E no que se refere às formas do movimento, no que se refere ao fato de que, de acordo com a dialética, as pequenas mudanças quantitativas, levam, no fim de contas, às grandes mudanças qualitativas, essa lei também vigora, com igual intensidade, na história natural. O "sistema periódico dos elementos", de Mendeléiev, evidencia claramente a grande importância que na história natural tem o aparecimento das mudanças qualitativas, que surgem das mudanças quantitativas. É testemunho disso, na biologia, a teoria do neolamarckismo, à qual o neodarwinismo cede lugar.

Não nos referimos a outros fatos, exaustivamente esclarecidos por F. Engels, em seu Anti-Dühring.

Tal é o conteúdo do método dialético.

Como consideram os anarquistas o método dialético?

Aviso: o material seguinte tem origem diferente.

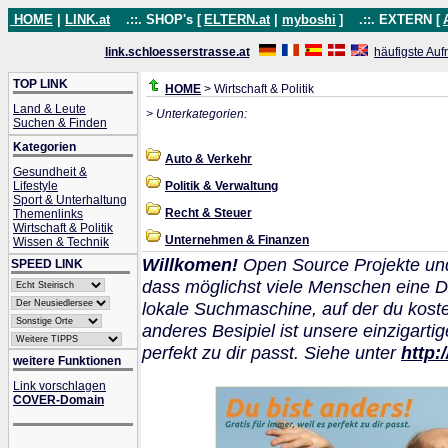
HOME
|
LINK.at
.::. SHOP's [
ELTERN.at
|
myboshi
]
.::. EXTERN [
link.schloesserstrasse.at
häufigste Auf
TOP LINK
HOME
> Wirtschaft & Politik
Land & Leute
> Unterkategorien:
Suchen & Finden
Kategorien
Auto & Verkehr
Gesundheit &
Lifestyle
Politik & Verwaltung
Sport & Unterhaltung
Recht & Steuer
Themenlinks
Wirtschaft & Politik
Unternehmen & Finanzen
Wissen & Technik
Willkomen!
Open Source Projekte un
SPEED LINK
dass möglichst viele Menschen eine D
lokale Suchmaschine, auf der du kos
anderes Besipiel ist unsere einzigarti
perfekt zu dir passt. Siehe unter
http:
weitere Funktionen
Link vorschlagen
COVER-Domain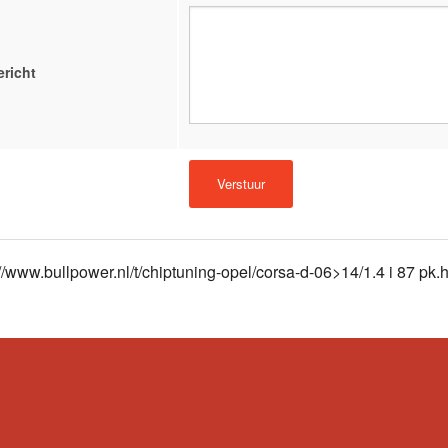
ericht
://www.bullpower.nl/t/chiptuning-opel/corsa-d-06>14/1.4 i 87 pk.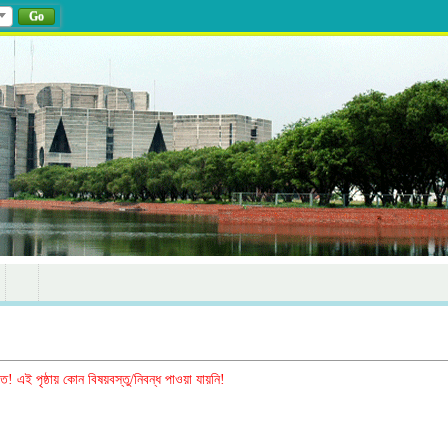
Go
িত! এই পৃষ্ঠায় কোন বিষয়বস্তু/নিবন্ধ পাওয়া যায়নি!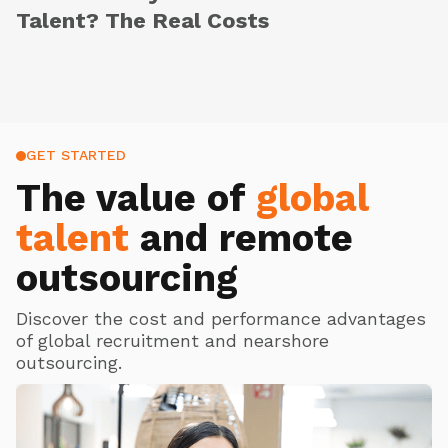
Talent? The Real Costs
GET STARTED
The value of
global
talent
and remote
outsourcing
Discover the cost and performance advantages
of global recruitment and nearshore
outsourcing.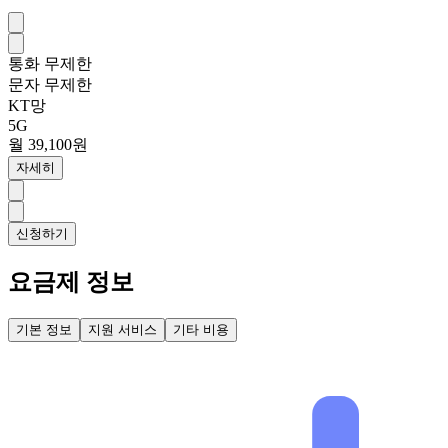
통화
무제한
문자
무제한
KT망
5G
월 39,100원
자세히
신청하기
요금제 정보
기본 정보
지원 서비스
기타 비용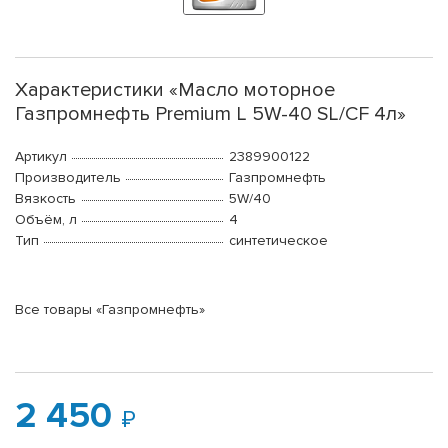
Характеристики «Масло моторное
Газпромнефть Premium L 5W-40 SL/CF 4л»
Артикул
2389900122
Производитель
Газпромнефть
Вязкость
5W/40
Объём, л
4
Тип
синтетическое
Все товары «Газпромнефть»
2 450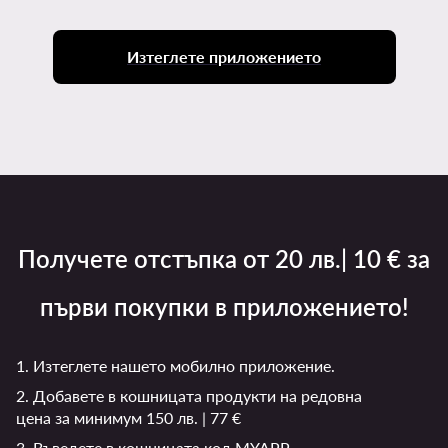
Изтеглете приложението
Получете отстъпка от 20 лв.| 10 € за
първи покупки в приложението!
1. Изтеглете нашето мобилно приложение.
2. Добавете в кошницата продукти на редовна
цена за минимум 150 лв. | 77 €
3. Въведете в кошницата код MYAPP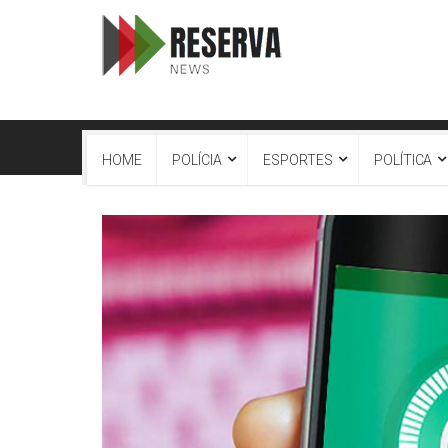
HOME
POLÍCIA
ESPORTES
POLÍTICA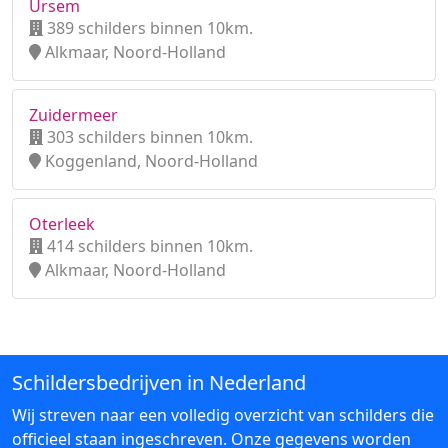
Ursem
389 schilders binnen 10km.
Alkmaar, Noord-Holland
Zuidermeer
303 schilders binnen 10km.
Koggenland, Noord-Holland
Oterleek
414 schilders binnen 10km.
Alkmaar, Noord-Holland
Schildersbedrijven in Nederland
Wij streven naar een volledig overzicht van schilders die
officieel staan ingeschreven. Onze gegevens worden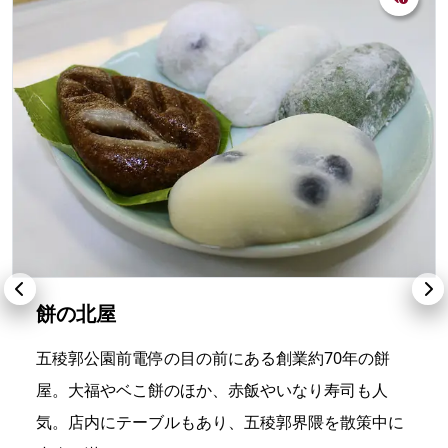
餅の北屋
五稜郭公園前電停の目の前にある創業約70年の餅
屋。大福やベこ餅のほか、赤飯やいなり寿司も人
気。店内にテーブルもあり、五稜郭界隈を散策中に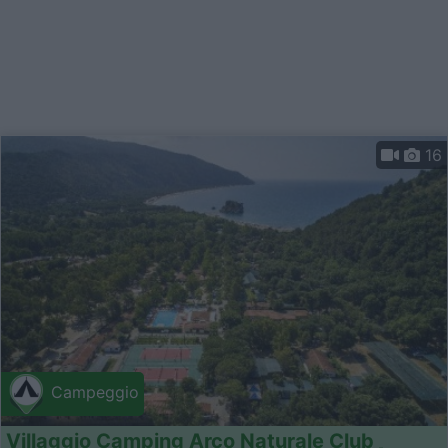
16
Campeggio
Villaggio Camping Arco Naturale Club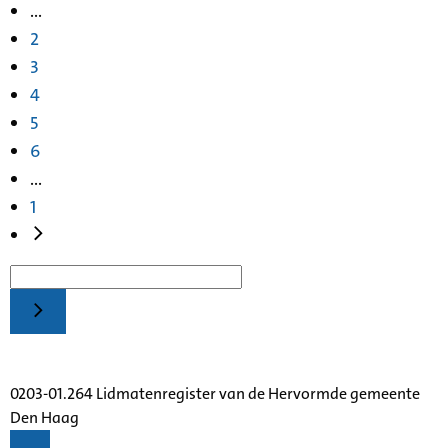
...
2
3
4
5
6
...
1
0203-01.264 Lidmatenregister van de Hervormde gemeente
Den Haag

É sabido de todos que o fundador do método dialético foi Hegel. Marx depurou e melhorou esse método. Naturalmente, essa circunstância é também conhecida pelos anarquistas. Sabem eles que Hegel era conservador, e eis que, aproveitando a ocasião, atacam Hegel a mais não poder como partidário da "restauração", "demonstram" com paixão que "Hegel é o filósofo da restauração..., que ele exalta o constitucionalismo burocrático em sua forma absoluta, que a idéia geral de sua filosofia da História está subordinada e serve à tendência filosófica da época da restauração", etc.

"Demonstra" a mesma coisa em suas obras o conhecido anarquista Kropotkin (vide, por exemplo, sua Ciência e Anarquismo, em língua russa).

Com Kropotkin fazem coro em uníssono nossos kropotkinianos, começando por Tcherkezichvili até chegar a Ch. G. (vide os números de No bati).

Isto é certo, ninguém os contesta; pelo contrário: todo o mundo está de acordo em que Hegel não era revolucionário. Marx e Engels, pessoalmente, foram os primeiros a demonstrar em sua Crítica da Crítica Crítica que as concepções históricas de Hegel se acham em contradição radical com o poder soberano do povo. Mas, apesar disso, os anarquistas procuram "demonstrar" e consideram necessário "demonstrar" dia após dia que Hegel é um partidário da "restauração". Por que o fazem? Provavelmente para com isso tudo desacreditar Hegel e dar a entender ao leitor que o método do "reacionário" Hegel também não pode deixar de ser "detestável" e anticientífico.

Pensam os anarquistas que desse modo podem refutar o método dialético.

Afirmamos nós que desse modo apenas demonstrarão sua própria ignorância. Pascal e Leibnitz não eram revolucionários, mas o método matemático descoberto por eles é reconhecido, hoje, como um método científico. Mayer e Helmholtz não eram revolucionários, mas suas descobertas no domínio da física serviram de base à ciência. Tampouco eram revolucionários Lamarck e Darwin, mas seu método evolucionista pôs de pé a ciência biológica... Por que, então, não se pode reconhecer o fato de que, apesar do conservantismo de Hegel, o mesmo Hegel conseguiu elaborar um método científico, denominado dialético?

Não; desse modo os anarquistas apenas demonstrarão sua própria ignorância.

Prossigamos. Segundo a opinião dos anarquistas "a dialética é metafísica", e como "querem emancipar a ciência da metafísica e a filosofia da teologia", por isso, precisamente, repelem o método dialético (vide Nobati, nº. 3 e 9, Ch. G.; vide, também, Ciência e Anarquismo, de Kropotkin).

Ah! esses anarquistas! É como diz o ditado: "paga o justo pelo pecador." A dialética alcançou sua maturidade na luta contra a metafísica e nessa luta conquistou a glória; na opinião dos anarquistas, porém, eis que a dialética é metafísica!

A dialética afirma que no mundo nada é eterno, no mundo tudo é transitório e mutável: muda a natureza, muda a sociedade, mudam os usos e costumes, mudam os conceitos de justiça, muda a própria verdade; por isso mesmo a dialética considera tudo de um modo crítico, por isso mesmo nega a verdade estabelecida de uma vez para sempre e, por conseguinte, nega também as abstratas "teses dogmáticas fixas que, uma vez encontradas, têm apenas de ser decoradas'' (vide F. Engels, Ludwig Feuerbach).

Em troca, a metafísica nos afirma coisa completamente diversa. Para ela o mundo é algo de eterno e imutável (vide F. Engels, Anti-Dühring), o mundo está determinado de uma vez para sempre por alguém ou por algo; eis por que os metafísicos têm sempre na boca a "justiça eterna" e a "verdade imutável".